The checks after this point weren’t always flattering, but were always consistent. The former Brit CEO remarked how Robin was the most passionately committed and driven person he knew and that the only risk to owning Ebix stock was that Robin would “get hospitalized for exhaustion.” A consultant summarized the competitions view of Robin with “begrudging respect.” A former employee was less than enthusiastic about Robin. He recalled with frustration the frugal culture and day to day micro management saying - “I had to get his permission to go the bathroom and then had to be sure not to use too much toilet paper.” Unfortunately, the same passion and drive that makes Robin such an effective CEO can also make him a difficult person to work for. While this former employee (who had been let go) was trying to make a dig at Robin, he was really shedding some insight into why Ebix had survived back in 2000. The benevolent democracy that existed at Delphi and enabled the bureaucracy and bloat effectively ended the day Robin Raina arrived.
Conclusion:
The challenges ahead will be a function of how well Robin handles success.
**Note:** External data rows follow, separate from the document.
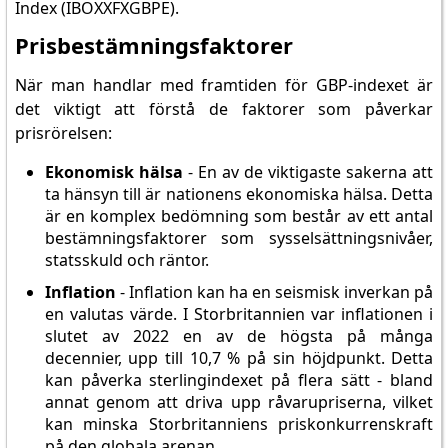
Index (IBOXXFXGBPE).
Prisbestämningsfaktorer
När man handlar med framtiden för GBP-indexet är
det viktigt att förstå de faktorer som påverkar
prisrörelsen:
Ekonomisk hälsa
- En av de viktigaste sakerna att
ta hänsyn till är nationens ekonomiska hälsa. Detta
är en komplex bedömning som består av ett antal
bestämningsfaktorer som sysselsättningsnivåer,
statsskuld och räntor.
Inflation
- Inflation kan ha en seismisk inverkan på
en valutas värde. I Storbritannien var inflationen i
slutet av 2022 en av de högsta på många
decennier, upp till 10,7 % på sin höjdpunkt. Detta
kan påverka sterlingindexet på flera sätt - bland
annat genom att driva upp råvarupriserna, vilket
kan minska Storbritanniens priskonkurrenskraft
på den globala arenan.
From optimizing the tradeoff between investing in the future and delivering results today to effectively managing a rapidly growing revenue base, the complexities that growth brings will be numerous. In addition, there is significant key man risk. In the same way that Apple would crater if Steve Jobs were to get hit by a truck, the future of Ebix is inexorably tied to its CEO. While you get a collection of high margin, sticky revenue stream businesses that could probably be run by a dummy, all the gluing and growing is being driven by the vision and execution of one man. This architect, who has managed to steer a company from near bankruptcy to a business that should generate over $20mm in cash flow in 2008, is just at “restless” and “unsatisfied” as when I first met him. If history is any guide, this is a dissatisfaction you want to embrace.